Афанасий Фет (страница 9)
Возможно, из тех же резонов крайне мало внимания уделялось гигиене. Пансион изобиловал крысами, охота на которых составляла одно из излюбленных развлечений учеников. Как ни удивительно, у Крюммера совершенно отсутствовало медицинское обслуживание: в пансионе не только не было собственного доктора, но и не принято было приглашать врача из города при каких-либо недомоганиях воспитанников, по утверждению Фета, болевших редко (видимо, так благотворно действовал на молодые организмы заведенный режим), а в случае хвори лечившихся исключительно компрессами из уксуса, настоями из липового цвета или малины. Впрочем, это касалось не только пансионеров; учитель Эйзеншмидт, заболев едва ли не тифом, две недели лежал без всякого лечения под присмотром добровольно ухаживавших за ним учеников.

(Сохранённые данные)
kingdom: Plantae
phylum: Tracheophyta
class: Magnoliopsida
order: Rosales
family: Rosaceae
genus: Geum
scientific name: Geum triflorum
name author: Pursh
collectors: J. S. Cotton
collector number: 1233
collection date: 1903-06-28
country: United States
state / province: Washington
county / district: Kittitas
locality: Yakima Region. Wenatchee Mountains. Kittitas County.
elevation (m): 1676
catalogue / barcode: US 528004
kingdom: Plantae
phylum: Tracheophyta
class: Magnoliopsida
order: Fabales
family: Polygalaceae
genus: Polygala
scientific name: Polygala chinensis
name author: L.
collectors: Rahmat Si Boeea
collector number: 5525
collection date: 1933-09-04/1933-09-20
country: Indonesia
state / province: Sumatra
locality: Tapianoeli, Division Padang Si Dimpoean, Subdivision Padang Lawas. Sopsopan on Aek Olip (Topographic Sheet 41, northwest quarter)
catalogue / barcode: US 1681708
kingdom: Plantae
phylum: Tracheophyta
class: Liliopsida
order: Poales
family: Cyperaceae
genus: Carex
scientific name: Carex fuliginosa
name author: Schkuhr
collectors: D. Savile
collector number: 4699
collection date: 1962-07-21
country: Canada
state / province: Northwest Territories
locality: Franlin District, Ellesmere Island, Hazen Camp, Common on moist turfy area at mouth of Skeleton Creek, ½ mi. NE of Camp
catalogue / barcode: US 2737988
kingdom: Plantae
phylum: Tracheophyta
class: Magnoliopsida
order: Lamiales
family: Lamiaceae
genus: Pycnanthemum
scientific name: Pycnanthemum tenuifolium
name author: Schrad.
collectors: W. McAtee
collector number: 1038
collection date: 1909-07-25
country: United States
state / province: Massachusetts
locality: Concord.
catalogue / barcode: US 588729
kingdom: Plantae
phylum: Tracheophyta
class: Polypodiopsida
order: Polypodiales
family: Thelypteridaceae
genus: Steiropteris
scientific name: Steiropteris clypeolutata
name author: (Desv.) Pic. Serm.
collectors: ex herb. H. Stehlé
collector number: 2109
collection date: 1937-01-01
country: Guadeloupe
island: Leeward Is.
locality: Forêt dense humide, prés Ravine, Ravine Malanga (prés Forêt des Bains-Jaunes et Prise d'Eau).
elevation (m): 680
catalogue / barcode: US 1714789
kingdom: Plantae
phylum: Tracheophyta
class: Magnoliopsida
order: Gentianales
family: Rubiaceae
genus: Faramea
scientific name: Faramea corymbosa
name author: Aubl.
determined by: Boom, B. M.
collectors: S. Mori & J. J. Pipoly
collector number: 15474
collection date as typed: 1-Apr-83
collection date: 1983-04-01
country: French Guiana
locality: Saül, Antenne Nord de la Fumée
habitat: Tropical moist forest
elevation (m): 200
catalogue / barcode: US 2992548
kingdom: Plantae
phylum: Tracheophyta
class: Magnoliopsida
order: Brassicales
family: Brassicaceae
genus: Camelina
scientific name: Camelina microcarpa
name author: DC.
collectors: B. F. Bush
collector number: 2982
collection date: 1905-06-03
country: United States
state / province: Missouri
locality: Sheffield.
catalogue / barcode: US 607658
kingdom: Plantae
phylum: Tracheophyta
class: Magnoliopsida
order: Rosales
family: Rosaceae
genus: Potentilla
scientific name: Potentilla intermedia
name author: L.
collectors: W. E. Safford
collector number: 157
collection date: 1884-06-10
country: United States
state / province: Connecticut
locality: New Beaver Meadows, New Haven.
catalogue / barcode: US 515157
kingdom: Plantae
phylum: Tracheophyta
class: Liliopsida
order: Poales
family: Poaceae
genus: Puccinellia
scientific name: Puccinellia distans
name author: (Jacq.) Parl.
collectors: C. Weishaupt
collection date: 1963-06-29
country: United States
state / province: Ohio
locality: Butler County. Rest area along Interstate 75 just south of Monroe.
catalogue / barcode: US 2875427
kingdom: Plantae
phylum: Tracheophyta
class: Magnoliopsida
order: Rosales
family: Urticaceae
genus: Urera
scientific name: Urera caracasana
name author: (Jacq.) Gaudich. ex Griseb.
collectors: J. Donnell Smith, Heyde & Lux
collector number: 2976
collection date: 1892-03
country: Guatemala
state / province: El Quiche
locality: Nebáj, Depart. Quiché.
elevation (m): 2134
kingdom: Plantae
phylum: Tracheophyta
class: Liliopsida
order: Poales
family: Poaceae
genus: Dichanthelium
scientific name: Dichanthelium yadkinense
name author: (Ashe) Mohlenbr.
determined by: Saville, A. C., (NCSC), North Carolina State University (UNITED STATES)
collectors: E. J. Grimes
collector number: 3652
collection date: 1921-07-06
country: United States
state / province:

▶ [Задания к выполнению]:
**A.** Перепишите из отрывка о пансионе Крюммера фрагмент между словами "Возможно, из тех" и "за ним учеников.", включая их.
**B.** Сколько времени, согласно отрывку о пансионе Крюммера, пролежал без всякого лечения заболевший учитель Эйзеншмидт?
**C.** Соответствуют ли отрывку о пансионе Крюммера следующие утверждения? Для каждого ответьте «да» или «нет» и приведите решающие слова текста.
(i) В пансионе был собственный доктор.
(ii) Охота на крыс была одним из излюбленных развлечений учеников.
(iii) Заболевших воспитанников лечили настоями из липового цвета или малины.

▶ [Ответы]:
**A.**
Возможно, из тех же резонов крайне мало внимания уделялось гигиене. Пансион изобиловал крысами, охота на которых составляла одно из излюбленных развлечений учеников. Как ни удивительно, у Крюммера совершенно отсутствовало медицинское обслуживание: в пансионе не только не было собственного доктора, но и не принято было приглашать врача из города при каких-либо недомоганиях воспитанников, по утверждению Фета, болевших редко (видимо, так благотворно действовал на молодые организмы заведенный режим), а в случае хвори лечившихся исключительно компрессами из уксуса, настоями из липового цвета или малины. Впрочем, это касалось не только пансионеров; учитель Эйзеншмидт, заболев едва ли не тифом, две недели лежал без всякого лечения под присмотром добровольно ухаживавших за ним учеников.

**B.** Две недели.

**C.**
(i) Нет: «в пансионе не только не было собственного доктора».
(ii) Да: «охота на которых составляла одно из излюбленных развлечений учеников».
(iii) Да: «лечившихся исключительно компрессами из уксуса, настоями из липового цвета или малины».